Toronto — It seemed curious at first.
Tigers manager AJ Hinch pulled Reese Olson after six innings and 85 pitches Saturday after he’d recorded 12 straight outs while clinging to a 1-0 lead.
It became more of a concern when the Tigers’ bullpen lost the lead and ultimately the game, with the Blue Jays winning 2-1 on a two-out, walk-off single in the bottom of the ninth by Ernie Clement.
Turns out, pulling Olson wasn’t a strategy.
“His ring finger on his right hand started bothering him,” Hinch said after the game.
Olson was brilliant, allowing only one hit (by Bo Bichette leading off the bottom of the first) and one walk with six strikeouts. But the finger started bothering him when he threw one of his most effective pitches, the changeup.
And in a one-run game in the middle of May, the Tigers erred on the side of caution.
“I think it probably would’ve been fine,” Olson said. “Everyone is playing safe. I’ve never had this before. It started bothering me later in the outing. Little bit of irritation.”
It wasn’t a blister and it didn’t feel like a nerve-related hot spot. He said it was more like a cramp.
“I’m not too worried about it,” he said.
It was a tough way to end such a dominant performance.
Olson had precise command of his entire arsenal, with his four-seam fastball and sinker hitting 96 mph regularly. Off the well-placed fastballs, he was getting 13 to 16 inches of arm-side movement with his changeup and between minus-6 and minus-14 inches of vertical break with his slider.
In other words, those two pitches were coming out of the same arm slot and moving sharply in opposite directions.
Olson got five whiffs on nine swings with each pitch.
BOX SCORE: Blue Jays 2, Tigers 1
“I was commanding (the fastballs) a little better than I did in my last outing,” Olson said. “When I can stick the four-seam and the sinker down and kind of get them to one side of the plate and command it well, the hitters have to respect that and that’s when I get the swing-and-miss with (the slider and changeup).”
In his previous outing, the Red Sox right-handed hitters went 6-for-10 against him. On Saturday, the Blue Jays’ right-handed hitters were 1-for-11.

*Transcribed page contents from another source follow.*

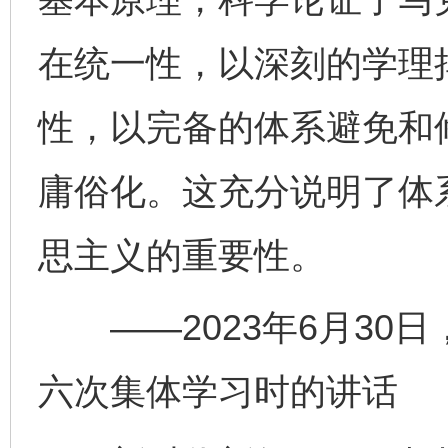
在统一性，以深刻的学理
性，以完备的体系避免和
庸俗化。这充分说明了体
思主义的重要性。
——2023年6月30
六次集体学习时的讲话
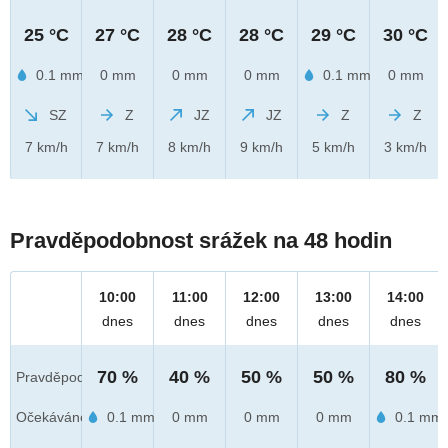
25 °C
27 °C
28 °C
28 °C
29 °C
30 °C
0.1 mm
0 mm
0 mm
0 mm
0.1 mm
0 mm
SZ
Z
JZ
JZ
Z
Z
7 km/h
7 km/h
8 km/h
9 km/h
5 km/h
3 km/h
Pravděpodobnost srážek na 48 hodin
10:00
11:00
12:00
13:00
14:00
dnes
dnes
dnes
dnes
dnes
70 %
40 %
50 %
50 %
80 %
Pravděpod.
Očekáváno
0.1 mm
0 mm
0 mm
0 mm
0.1 mm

“Going back to the last outing, I didn’t execute the four-seamers and sinkers in the zone and they didn’t have to respect the off-speed and they took advantage of it,” Olson said. “Today it was more sticking the four-seam down and away to lefties and the sinker was getting into the righties. Once I established that, they had to respect the off-speed.”

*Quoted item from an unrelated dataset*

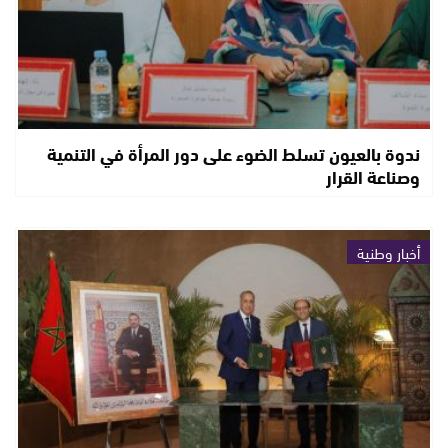
ندوة بالعيون تسلط الضوء على دور المرأة في التنمية
وصناعة القرار
أخبار وطنية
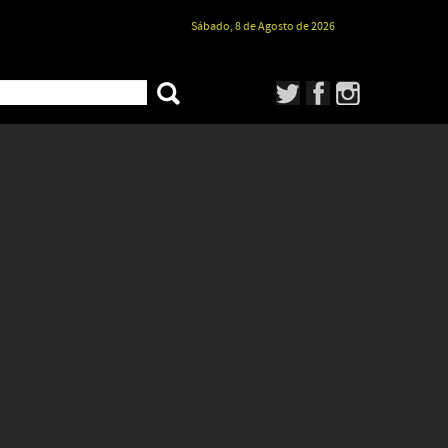
Sábado, 8 de Agosto de 2026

Spencer Torkelson’s 12th home run of the season in the second inning had the Tigers up 1-0 going into the seventh.
Then walks started happening.
“There was a lot in this game,” Hinch said. “Whether it was us not tacking on (runs) early, then there wasn’t a ton of action. They did a bullpen game (six different pitchers) and their guys came in and got a lot of outs. And we couldn’t seem to keep the leadoff runner off base, including the walks.
“In a close game, you kind of hang in and maybe it won’t burn you. But we definitely created some issues.”
It started in the seventh when righty Beau Brieske walked two of the three hitters he faced, both right-handed hitters. Tyler Holton cleaned up that mess, getting a one-pitch double play to end the inning. But those two walks meant the Blue Jays lineup would turn over for the ninth.
Holton walked Clement to start the eighth, after he’d gotten ahead 1-2.
After Clement was bunted to second by Nathan Lukes, right-hander Will Vest was summoned to face lefty pinch-hitter Alejandro Kirk.
Kirk sliced an RBI single down the right-field line to score Clement.
Right-hander Brenan Hanifee pitched the ninth. He got Vladimir Guerrero Jr. to ground out to second but gave up a double to Daulton Varsho. After getting George Springer to ground out, Hinch issued an intentional walk to pinch-hitter Anthony Santander.
Clement foiled the strategy, slapping the walk-off single to right field, ending the Tigers’ four-game winning streak.
The Tigers came in to the game with 249 runs, second only to the Yankees in the American League. But they couldn’t generate any offense against a fleet of Blue Jays relievers (right-hander Yariel Rodriguez, lefty Brendon Little, righty Chad Green, righty Yimi Garcia and righty closer Jeff Hoffman).
“Hitting is tough no matter who’s on the mound,” said Torkelson, whose homer off a hanging changeup from lefty Eric Lauer flew 399 feet into the seats in left-center. “We roll with the punches and feel like we’ve got a shot, no matter who is on the mound or what the matchup says.”
They mustered only three base runners after the second inning (two walks and a single) and two were erased on double plays. In the ninth, Gleyber Torres led off with a walk and was thrown out at second by left fielder Lukes trying to tag and advance on a fly out by Riley Greene.